Deux arrêts de la Cour de cassation, fournissent une bonne illustration de cette règle :
Dans une première décision (Cass. 11 mars 2008, n°06-45568) la Cour de cassation examinait le recours formé par un photographe pigiste, journaliste professionnel. Ce photographe avait été payé en droits d'auteur (et non pas par des salaires) pendant une quinzaine d'années par une Société de presse.
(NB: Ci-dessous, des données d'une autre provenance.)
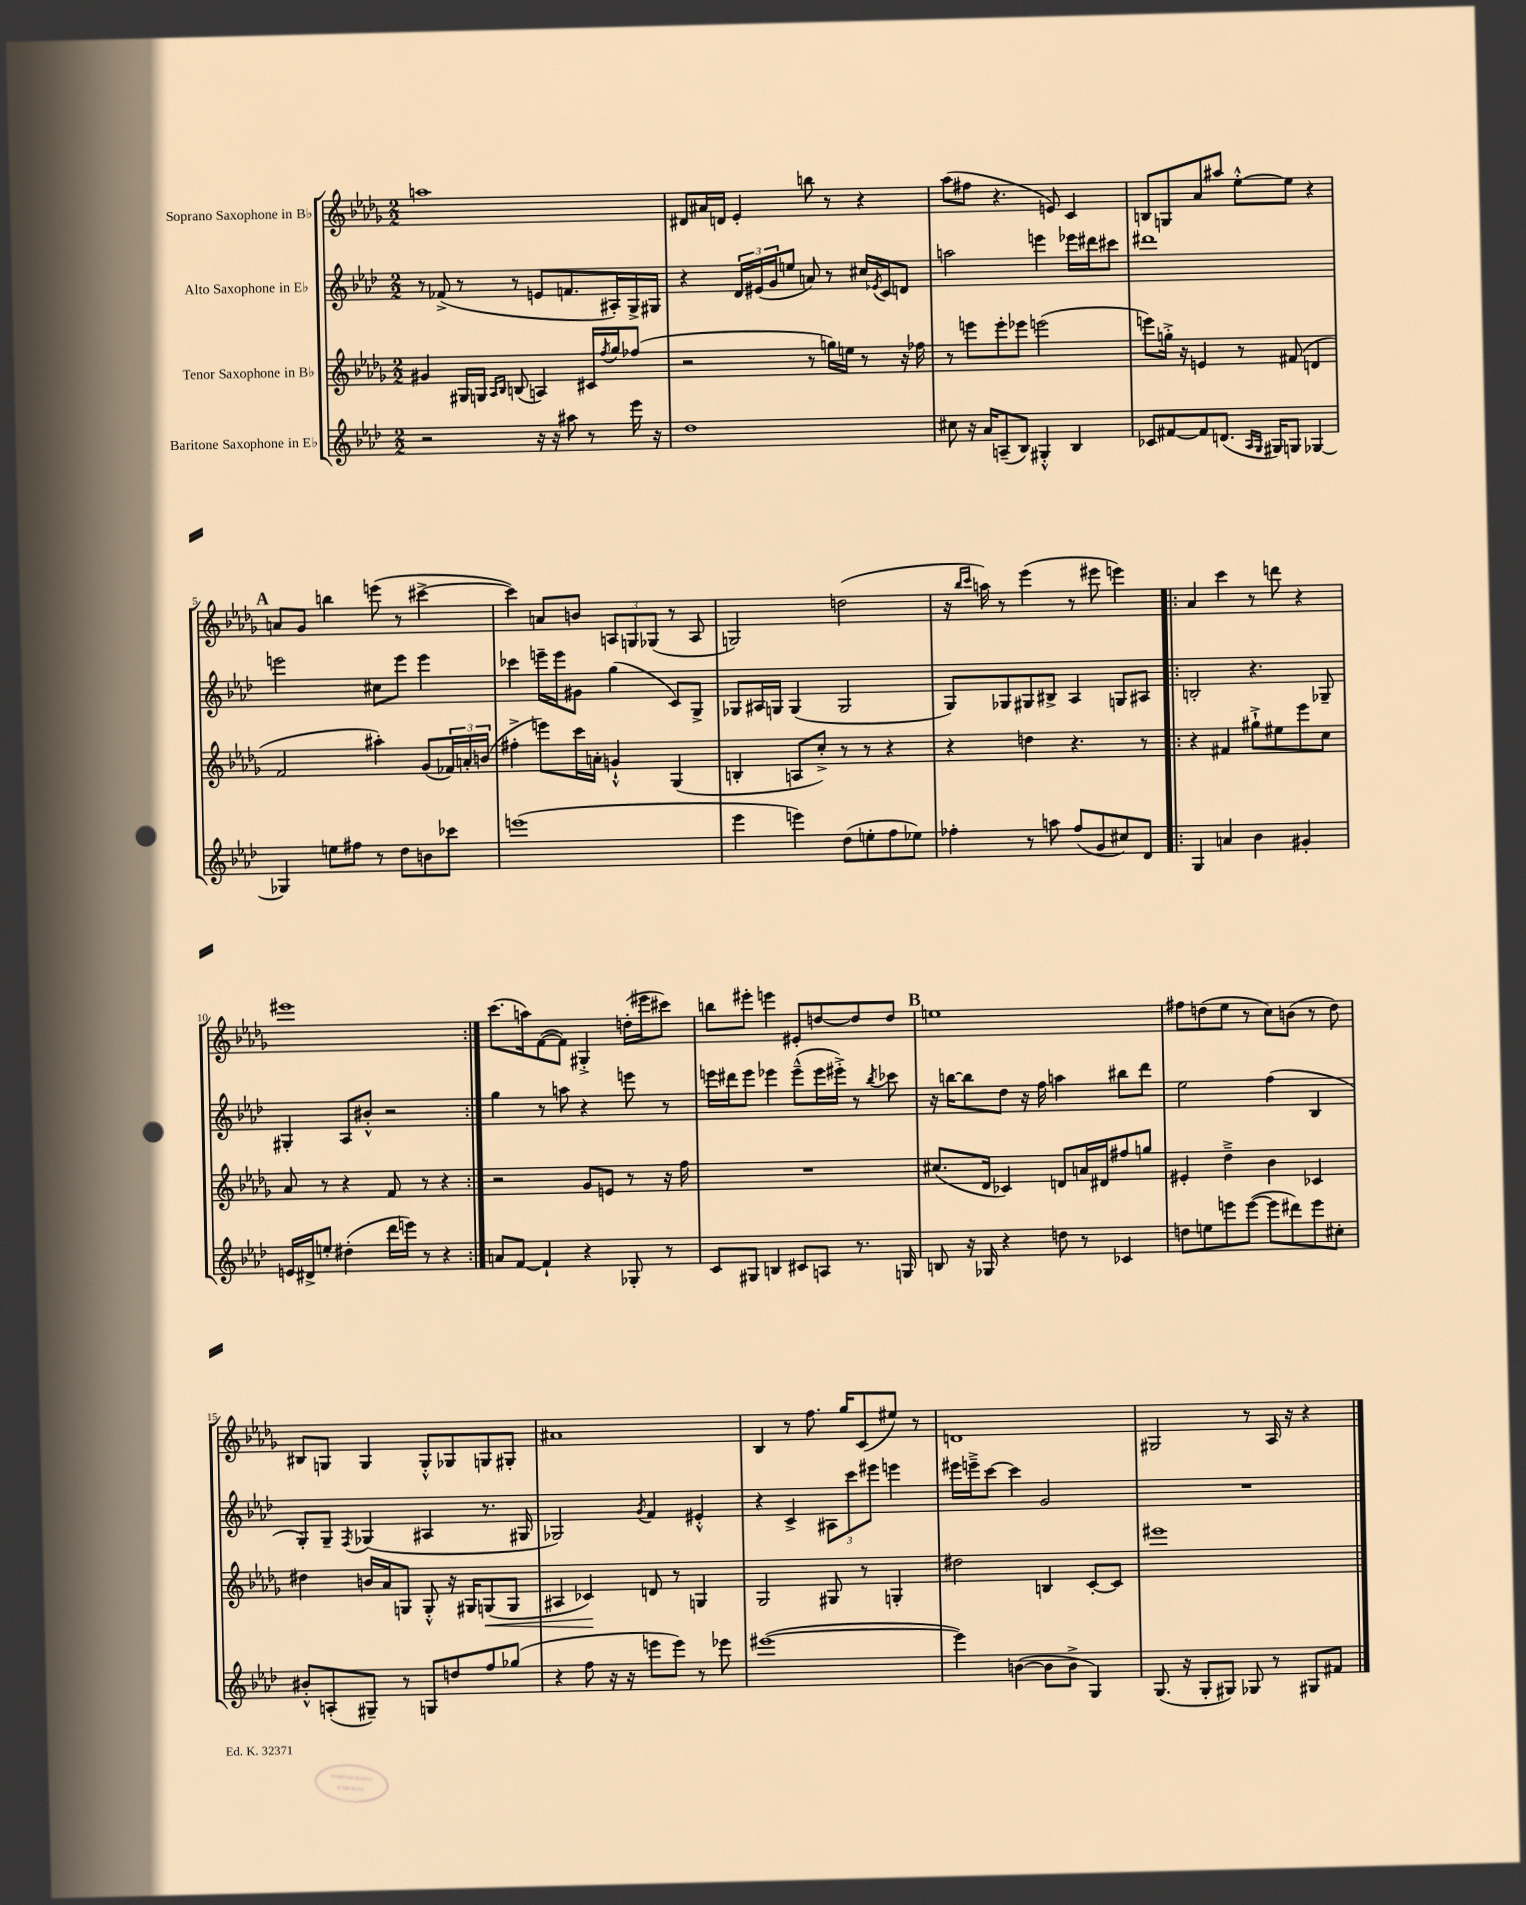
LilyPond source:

<<
\new StaffGroup <<
\new Staff = "s0" \with { instrumentName = "Soprano Saxophone in Bb" } {
    \clef treble \key des \major \numericTimeSignature \time 2/2
    a''1 |
    dis'8 ais'16 d'16 ees'4-. b''8 r8 r4 |
    aes''8( fis''8 r4. e'8) c'4 |
    b8 g8 aes'8 ais''8 ees''8~-.-^ ees''8 r4 |
    \mark \markup { \bold "A" } a'8 ges'8 b''4 e'''8( r8 cis'''4~-> |
    cis'''4) a'8 b'8 \tuplet 3/2 { a8 g8 ges8( } r8 a8 |
    g2) d''2( |
    r16 \grace { bes''16 c'''16 } a''16) r8 ees'''4( r8 eis'''8 e'''4) |
    \repeat volta 2 { aes'4 c'''4 r8 d'''8 r4 |
    eis'''1 | }
    c'''8.( a''16) f'8~( f'8) gis4-.-> d''16-.( eis'''16 cis'''8) |
    b''8 eis'''8-. e'''4 eis'8-. d''8~ d''8 d''8 |
    \mark \markup { \bold "B" } e''1 |
    fis''8 d''8( ees''8 r8 c''8) b'8( r8 d''8) |
    bis8 g8 g4 g8-.-^ ges8 g8 gis8-. |
    ais'1 |
    bes4 r8 f''8. ges''16 c'8( eis''8) r8 |
    d'1 |
    gis2 r8 aes16 r16 r4 \bar "|." |
}
\new Staff = "s1" \with { instrumentName = "Alto Saxophone in Eb" } {
    \clef treble \key aes \major \numericTimeSignature \time 2/2
    r8 fes'8->( r8 r8 e'8 f'8. ais16-.) g16-> gis16 |
    r4 \tuplet 3/2 { des'16 eis'16( g'16 } e''8 a'8) r8 cis''16 \acciaccatura { ees'8 } c'16 d'8 |
    a''2 e'''4 ees'''16 dis'''16 cis'''8 |
    dis'''1 |
    \mark \markup { \bold "A" } e'''2 cis''8 e'''8 e'''4 |
    ces'''4 e'''16-- e'''16 gis'8 g''4( c'8) g8-> |
    ges8 ais16 g16 g4( g2 |
    g8) ges8 gis8 bis8-> aes4 g8 ais8 |
    \repeat volta 2 { b2-. r4. ges8-- |
    gis4-. aes8 bis'8-.-^ r2 | }
    g''4 r8 a''8 r4 e'''8 r8 |
    e'''16 dis'''16 e'''8 ees'''4 ees'''8---^( ees'''16 eis'''16-.->) r8 \acciaccatura { bes''8 } ces'''8 |
    \mark \markup { \bold "B" } r16 b''16~ b''8 des''8 r16 f''16 a''4 bis''8 des'''8 |
    ees''2 f''4( bes4 |
    g8-.) g8-- \acciaccatura { f8 } ges4( ais4 r8. gis16 |
    ges2) \acciaccatura { g'8 } f'4 eis'4-.-^ |
    r4 c'4-> \tuplet 3/2 { ais8 c'''8 eis'''8 } e'''4 |
    eis'''16 e'''16---> c'''8~ c'''4 g'2 |
    R1 \bar "|." |
}
\new Staff = "s2" \with { instrumentName = "Tenor Saxophone in Bb" } {
    \clef treble \key des \major \numericTimeSignature \time 2/2
    gis'4 gis16 g16 \grace { aes16 bes16 } b8( a4) cis'16 \acciaccatura { f''8 } ges''16 fes''8( |
    r2 r8 g''16) e''16 r8 r16 fes''16 |
    r8 e'''8 e'''8-. ees'''8 e'''2( |
    e'''8) g''16-.-> r16 e'4 r8 fis'8( d'4 |
    \mark \markup { \bold "A" } f'2 ais''4-.) ges'8( \tuplet 3/2 { fes'16) a'16-. b'16( } |
    fis''4-.-> e'''8) c'''16 a'16-. g'4-!-^ ges4( |
    b4-. a8 c''8-.->) r8 r8 r4 |
    r4 d''4 r4. r8 |
    \repeat volta 2 { r4 fis'4 gis''8-!-> eis''8 ees'''8 c''8 |
    aes'8 r8 r4 f'8 r8 r4 | }
    r2 ges'8 e'8 r8 r16 f''16 |
    R1 |
    \mark \markup { \bold "B" } cis''8.( des'16 ces'4) d'8 a'16 dis'16 fis''8 g''8 |
    eis'4-. des''4---> bes'4 ces'4 |
    dis''4 b'16 aes'16 g8 g8-.-^ r16 gis16 g8\<( g8 |
    ais4 ces'4\!) d'8 r8 g4 |
    ges2 gis8 r8 g4-. |
    dis''2 b4 c'8~-. c'8 |
    eis'''1 \bar "|." |
}
\new Staff = "s3" \with { instrumentName = "Baritone Saxophone in Eb" } {
    \clef treble \key aes \major \numericTimeSignature \time 2/2
    r2 r16 r16 ais''8 r8 ees'''16 r16 |
    des''1 |
    cis''8 r16 aes'16 a8--( bes8) gis4-.-^ bes4 |
    ces'8 fis'8~ fis'8 d'8.( \grace { aes16 g16 } gis16) g8 ges4~ |
    \mark \markup { \bold "A" } ges4 e''8 fis''8 r8 des''8 b'8 ces'''8 |
    e'''1( |
    ees'''4 e'''4) des''8( e''8-. f''8 ees''8) |
    fes''4-. r8 a''8 fes''8( g'8 cis''8) des'8 |
    \repeat volta 2 { g4 a'4 bes'4 gis'4-. |
    e'16 dis'16-> e''8-. dis''4-.( des'''16 e'''16) r8 r4 | }
    a'8 f'8~ f'4-! r4 ges8-. r8 |
    c'8 gis8 b4 cis'8 a8 r8. g16 |
    \mark \markup { \bold "B" } b8 r16 ges16 r4 d''8 r8 ces'4 |
    d''8 e''8 e'''8 e'''8~( e'''8 dis'''8) e'''8 cis''8-. |
    bis'8-.-^ a8-.( gis8--) r8 g8 d''8 f''8 ges''8( |
    r4 f''8 r16 r16 e'''8 e'''8) r8 ees'''8 |
    eis'''1~( |
    eis'''4) b'4~( b'8 b'8-> g4) |
    g8.( r16 g8-. gis8) ges8 r8 gis8 fis'8 \bar "|." |
}
>>
>>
Après la rupture des relations professionnelles, il avait saisi la juridiction du travail estimant être en fait salarié de cette Société.
La Cour d'appel d'Aix-en-Provence l'avait débouté de ses demandes au motif que s'il démontrait effectivement être journaliste photographe professionnel, il n'apportait pas pour autant la preuve qu'il était salarié de la Société de presse.
La Cour de cassation, logiquement, réforme cette décision en rappelant que tout journaliste est présumé être employé en qualité de salarié et que c'est donc à l'entreprise d'apporter la preuve qu'elle n'était pas liée à ce journaliste photographe par un contrat de travail.
Dans une seconde affaire (Cass. soc. 12 mars 2008, n°07-41816) la Cour de cassation, censure également la décision rendue par une Cour d'appel qui, après avoir rappelé que la présomption de salariat établie par l'article L.761-2 paragraphe 4 du Code du travail (devenu article L.7112-1 du Code du travail) peut être renversée par la preuve contraire apportée par l'employeur, reprochait à un pigiste de ne pas établir la réalité de ses prétentions, notamment quant aux directives sur le choix des sujets, qu'il soutenait avoir reçues de la Société de presse.
La Cour de cassation relève la contradiction de motifs et, après avoir rappelé que la fourniture régulière de travail à un pigiste fait de lui un collaborateur régulier qui doit bénéficier à ce titre des dispositions légales applicables aux journalistes professionnels (et donc de la présomption de salariat), elle reproche à la Cour d'appel d'avoir inversé la charge de la preuve.
Le journaliste, en l'espèce pigiste régulier, devait en effet bénéficier de la présomption de salariat et il appartenait à l'entreprise d'apporter la preuve que ce journaliste pigiste régulier n'était pas salarié, c'est-à-dire essentiellement qu'il n'existait pas de lien de subordination.
La charge (ou encore le fardeau) de la preuve du salariat ne pèse donc pas sur le journaliste ou assimilé, même pigiste régulier.